Kumar, L.(1)*;O'Morain, N.(1);Sheridan, J.(1);Coe, C.(1);Egan, C.(1);Jones, F.(1);Cullen, G.(1);Doran, P.(2);Leyden, J.(3);Galligan, M.(2);McCarthy, J.(4);O'Toole, A.(5);Kevans, D.(6);Egan, L.(7);Doherty, G.(1);

(1)St. Vincent's University Hospital, Gastroenterology, Dublin, Ireland;(2)University College Dublin, Clinical Research, Dublin, Ireland;(3)Mater Misericordiae University Hospital, Gastroenterology, Dublin, Ireland;(4)Mercy University Hospital, Gastroenterology, Cork, Ireland;(5)Beaumont Hospital, Gastroenterology, Dublin, Ireland;(6)St. James's Hospital, Gastroenterology, Dublin, Ireland;(7)University Hospital Galway, Gastroenterology, Galway, Ireland; Investigator Network for Inflammatory Bowel Disease Therapy in Ireland (INITIative)


Golimumab is a monoclonal anti-TNF drug used in the treatment of Ulcerative Colitis (UC). GOAL-ARC is a multi-centered investigator initiated randomized control trial seeking to evaluate the utility of personalized Golimumab dose adjustment in UC versus standard dosing as per summary of product characteristics (SMPC) post-induction. From early analysis data, we aimed to ascertain if Golimumab induces response at 2 weeks and if this early response impacts disease activity at 6 weeks and the need for dose escalation at this interval.


Patients recruited to the trial were randomized to an intervention or a standard dosing arm. Golimumab was administered at 200mg at week 0 and 100mg at week 2 with assessments at weeks 0, 2, and 6. Baseline data was obtained including patient demographics and burden of disease. Outcomes measured were clinical response (defined by a decrease in partial mayo score of 2 points or a decrease of ≥30% from baseline), change in Faecal Calprotectin (FCP) as well as improvement in Short Health Scale (SHS) score and serum golimumab levels at 6 weeks. We also looked at FCP≤250μg/g (STRIDE II – intermediate treatment target) as an outcome.


A total of 94 patients were recruited with 90 (95.7%) patients completing 2-week follow up and 79 (84%) patients completing 6-week follow-up. The median age was 37 years (IQR 28-46), 58.5% were male, and 76.6% (n=72) had a Mayo endoscopic subscore of 2 and the median DUBLIN Score was 4 (IQR 4-6).

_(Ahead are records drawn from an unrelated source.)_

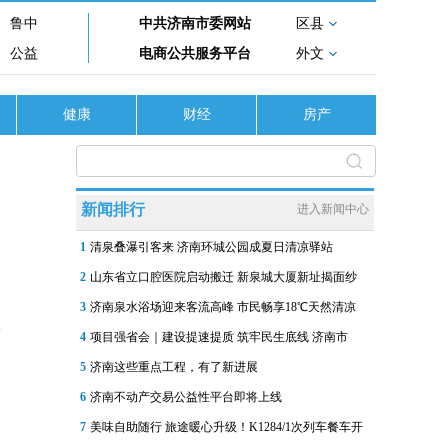
鲁中
中共济南市委网站
区县
公益
电商公共服务平台
外文
健康
财经
房产
新闻排行
进入新闻中心
1
清泉叠瀑引客来 济南环城公园成夏日清凉驿站
2
山东省立口腔医院启动搬迁 新泉城大厦新址揭面纱
3
济南泉水浴场迎来客流高峰 市民畅享18℃天然清凉
4
项目强省会｜建设提速提质 筑牢民生底线 济南市
5
济南这些重点工程，有了新进展
6
济南不动产交易公益性平台即将上线
7
美味自助随行 旅途暖心升级！K1284/1次列车餐车开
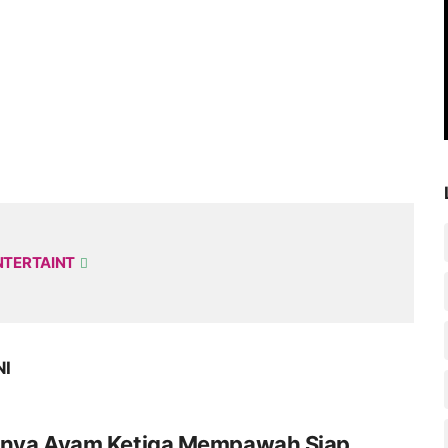
NTERTAINT
NI
rnya Ayam Ketiga Mempawah Siap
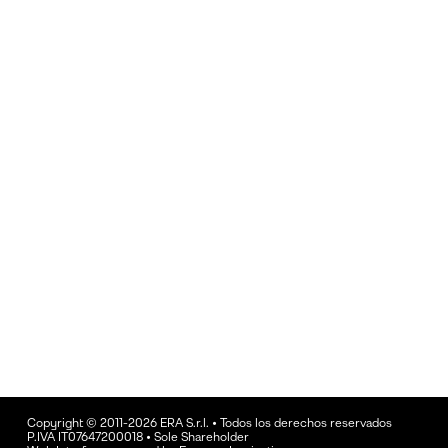
Copyright © 2011-2026 ERA S.r.l. • Todos los derechos reservados
P.IVA IT07647200018 • Sole Shareholder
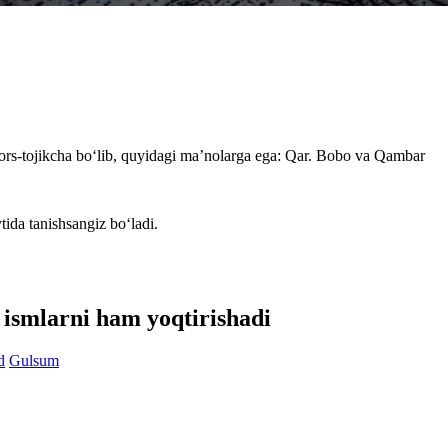
ors-tojikcha bo‘lib, quyidagi ma’nolarga ega: Qar. Bobo va Qambar
tida tanishsangiz bo‘ladi.
 ismlarni ham yoqtirishadi
d
Gulsum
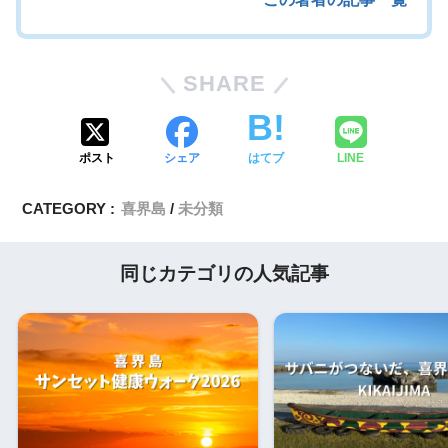
SHARE
ポスト
シェア
はてブ
LINE
CATEGORY :
喜界島
未分類
同じカテゴリの人気記事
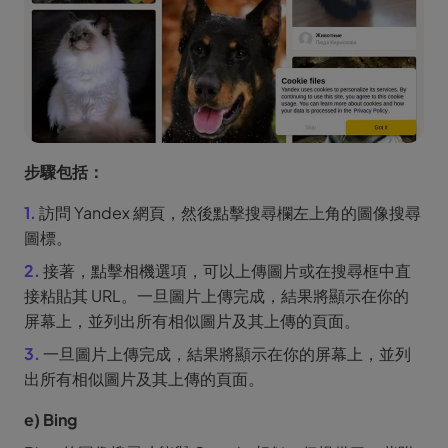
步驟包括：
1.
訪問 Yandex 網頁，然後點擊搜尋欄左上角的圖像搜尋
圖標。
2.
接著，點擊相機選項，可以上傳圖片或在搜尋框中直
接粘貼其 URL。一旦圖片上傳完成，結果將顯示在你的
屏幕上，並列出所有相似圖片及其上傳的頁面。
3.
一旦圖片上傳完成，結果將顯示在你的屏幕上，並列
出所有相似圖片及其上傳的頁面。
e) Bing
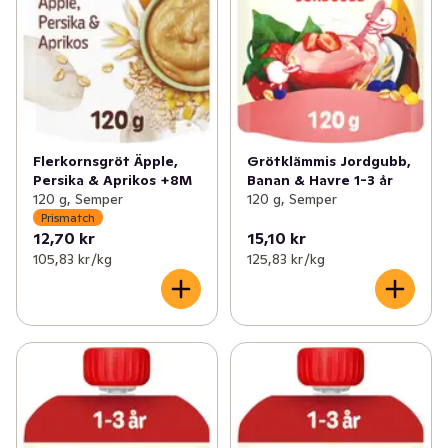
Flerkornsgröt Äpple,
Grötklämmis Jordgubb,
Persika & Aprikos +8M
Banan & Havre 1-3 år
120 g, Semper
120 g, Semper
Prismatch
12,70 kr
15,10 kr
105,83 kr /kg
125,83 kr /kg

At 2 weeks, a clinical response was observed in 68.9% of patients (n=62). There was a significantly lower median modified partial mayo score (2 vs 4, p<0.001), rectal bleeding score (0 vs 2, p<0.001), stool frequency score (1 vs 2, p<0.001) and total SHS score (21.0 vs 25.8, p<0.001) after 2 weeks of treatment. The median FCP was numerically lower (354.7μg/g vs 1111.5μ/g, p=0.207) with an overall reduction by 32.5%. Patients who achieved a clinical response at 2 weeks were noted to have a lower baseline total SHS score (23.9 vs 29.0, p=0.017). 2-week response did not correlate with 6-week outcomes.

Median FCP was significantly lower at 6 weeks (254.2μg/g vs 1111.5μ/g, p=0.008) with an overall reduction by 74.0%. There was a significantly higher median Golimumab level in patients with FCP≤250μg/g at 6 weeks (5.59μg/ml vs 2.41μg/ml, p<0.001).


Golimumab shows efficacy in Ulcerative Colitis as early as 2 weeks with significant clinical response and a biochemical response. Early data suggests that response at 2 weeks, however, is not a reliable indicator of a sustained clinical response.